◆ **Text**
......

[1/1] Add a new sysctl to disable io_uring system-wide

Message ID 20230627120058.2214509-2-matteorizzo@google.com
State New
Headers
Series Add a sysctl to disable io_uring system-wide |

Commit Message

Matteo Rizzo June 27, 2023, noon UTC
  Introduce a new sysctl (io_uring_disabled) which can be either 0 or 1.
When 0 (the default), all processes are allowed to create io_uring
instances, which is the current behavior. When 1, all calls to
io_uring_setup fail with -EPERM.

Signed-off-by: Matteo Rizzo <matteorizzo@google.com>
---
 Documentation/admin-guide/sysctl/kernel.rst | 14 ++++++++++++
 io_uring/io_uring.c                         | 24 +++++++++++++++++++++
 2 files changed, 38 insertions(+)
  

Comments

Randy Dunlap June 27, 2023, 4:23 p.m. UTC | #1
Hi--

On 6/27/23 05:00, Matteo Rizzo wrote:
> diff --git a/Documentation/admin-guide/sysctl/kernel.rst b/Documentation/admin-guide/sysctl/kernel.rst
> index d85d90f5d000..3c53a238332a 100644
> --- a/Documentation/admin-guide/sysctl/kernel.rst
> +++ b/Documentation/admin-guide/sysctl/kernel.rst
> @@ -450,6 +450,20 @@ this allows system administrators to override the
>  ``IA64_THREAD_UAC_NOPRINT`` ``prctl`` and avoid logs being flooded.
>  
>  
> +io_uring_disabled
> +=========================
> +
> +Prevents all processes from creating new io_uring instances. Enabling this
> +shrinks the kernel's attack surface.
> +
> += =============================================================
> +0 All processes can create io_uring instances as normal. This is the default
> +  setting.

......

Rendered chart images
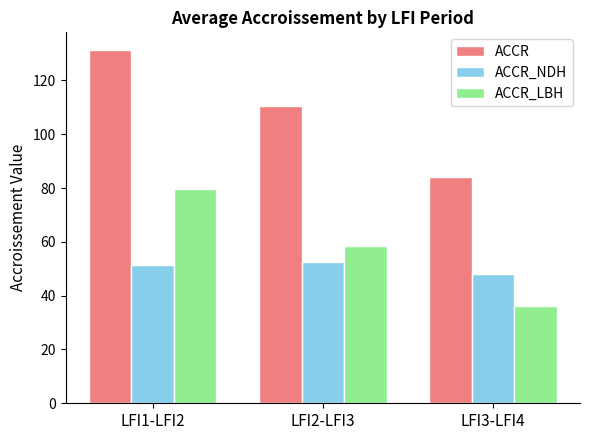

Rank the categories by ACCR value from lowest to highest.

LFI3-LFI4, LFI2-LFI3, LFI1-LFI2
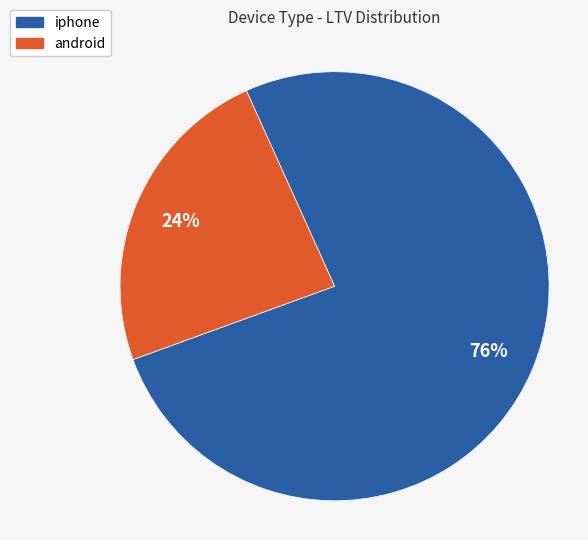

How many slices are in this pie chart?

2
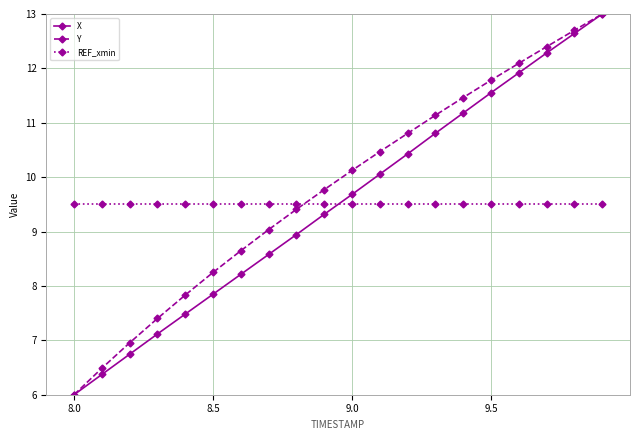

True or false: Y has more than 0 points higher than both neighbors.

False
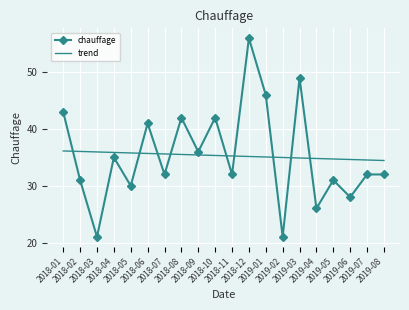

True or false: chauffage has more than 0 interior local peaks.

True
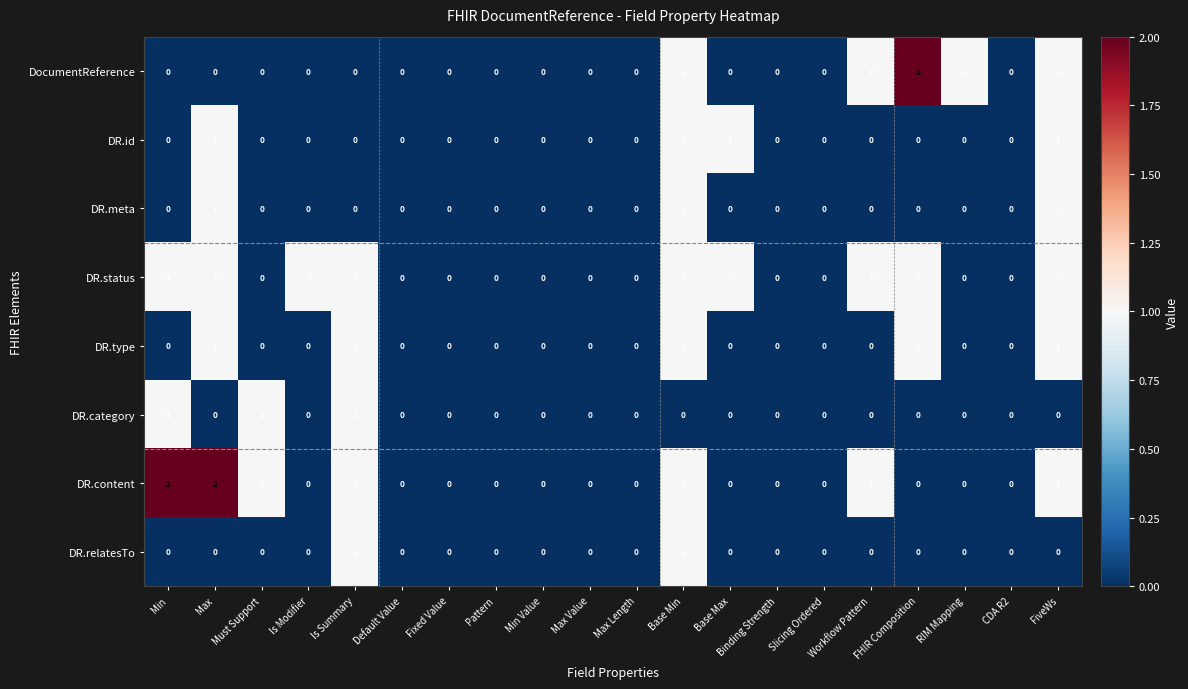

Which series changed the most between Min and Max Value?

DR.content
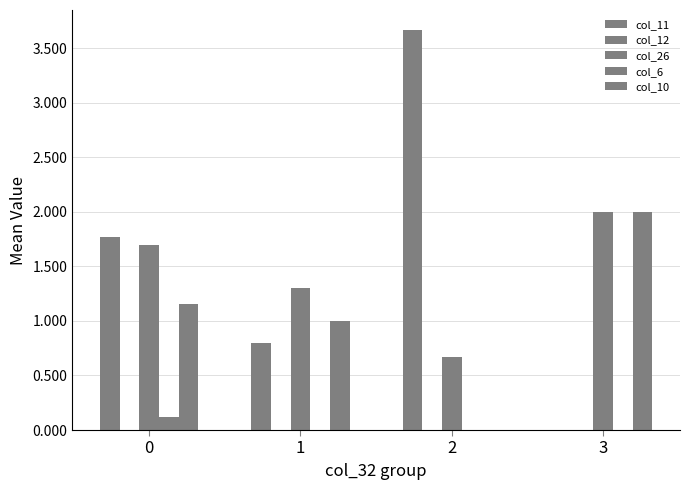

At which label is col_6 closest to 0?

1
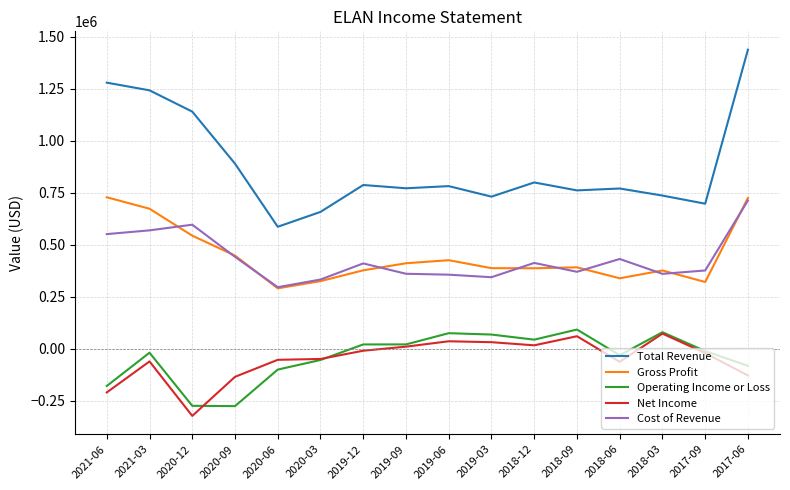

True or false: Total Revenue and Operating Income or Loss cross at least once.

False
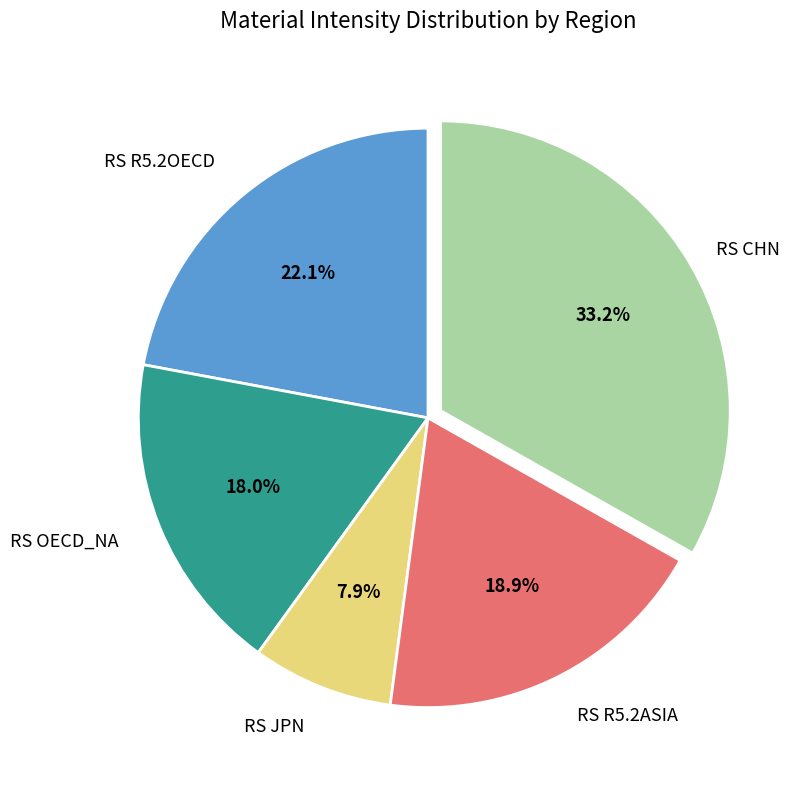

Is there any slice that represents more than half of the pie?

No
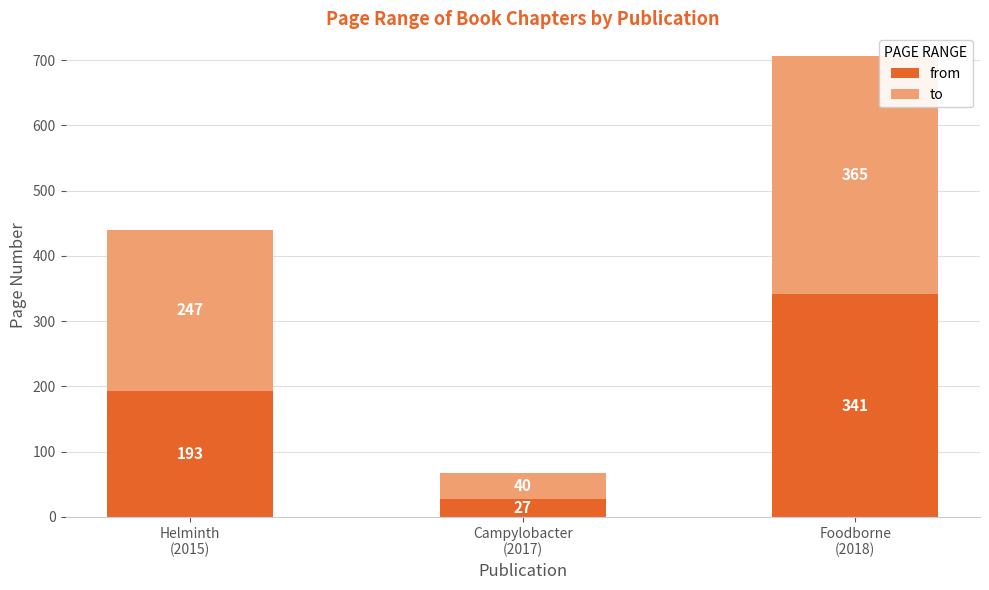

What are all the series names shown in the legend?

from, to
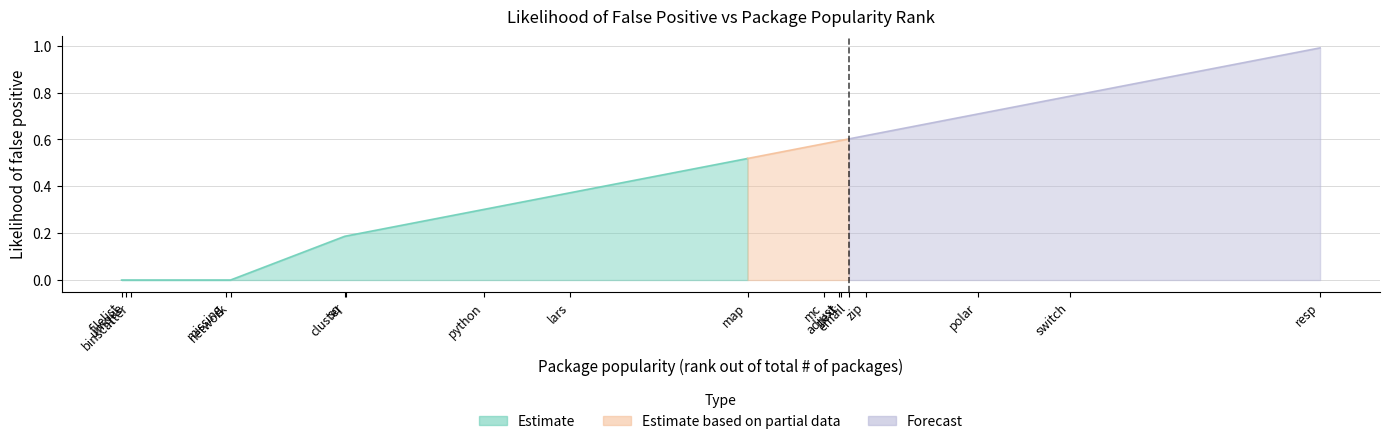

List the labels in order of value, smallest first.

8, 18, 32, 267, 279, 563, 566, 910, 1124, 1565, 1755, 1793, 1798, 1817, 1859, 2137, 2367, 2989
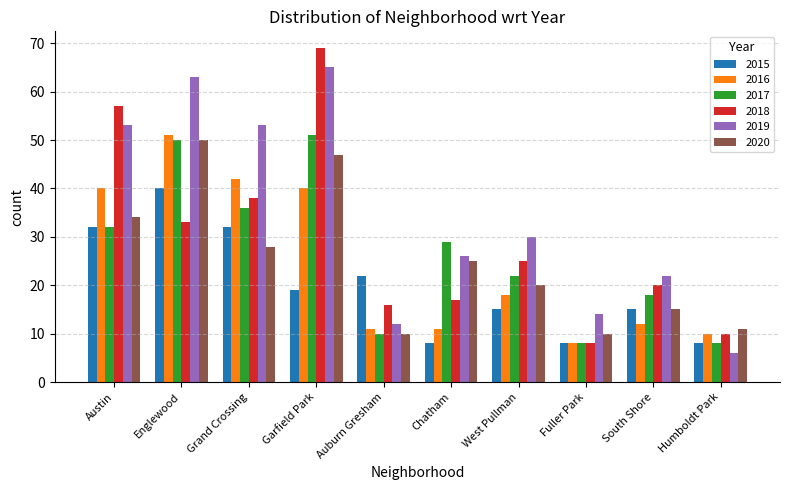

What is the total value across all series at Humboldt Park?

53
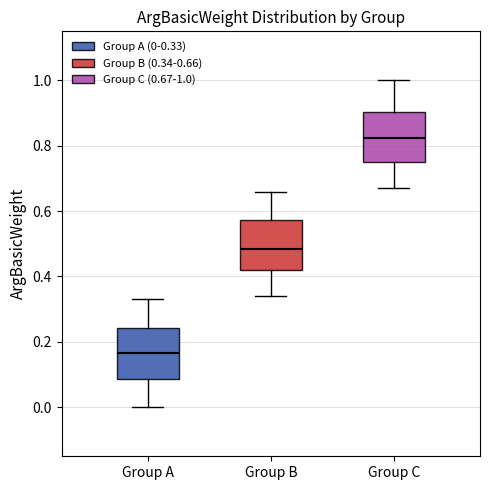

Reading left to right, transcribe this box plot: for each box, give where its median line is, the range the box spans, and where its two whiskers end, as read against the y-axis. The values are not printed on the chart, so give them approximately, as read against the axis.

Group A: median 0.16, box 0.08 to 0.24, whiskers 0.00 to 0.34
Group B: median 0.48, box 0.42 to 0.58, whiskers 0.34 to 0.66
Group C: median 0.82, box 0.76 to 0.90, whiskers 0.68 to 1.00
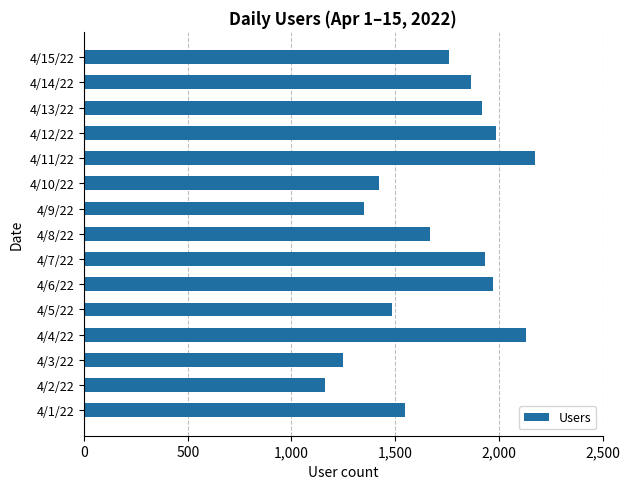

Is it true that the value at 4/11/22 is 2174?

True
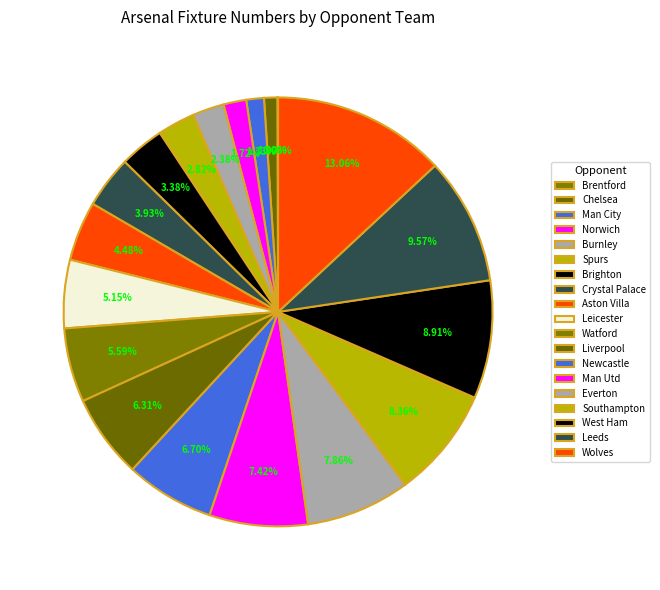

To the nearest percent, what is the combined percentage of Wolves and Aston Villa?

18%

......

◆ **Exercise brief**
From the io_uring patch thread, answer each of these:
(a) What two values can the io_uring_disabled sysctl take?
(b) What do calls to io_uring_setup fail with when the setting is 1?
(c) How many files does the patch change, and how many insertions does it make?
Rely only on the io_uring patch thread for answers.

◆ **Answer to the problem**
(a) 0 or 1.
(b) -EPERM.
(c) 2 files, with 38 insertions.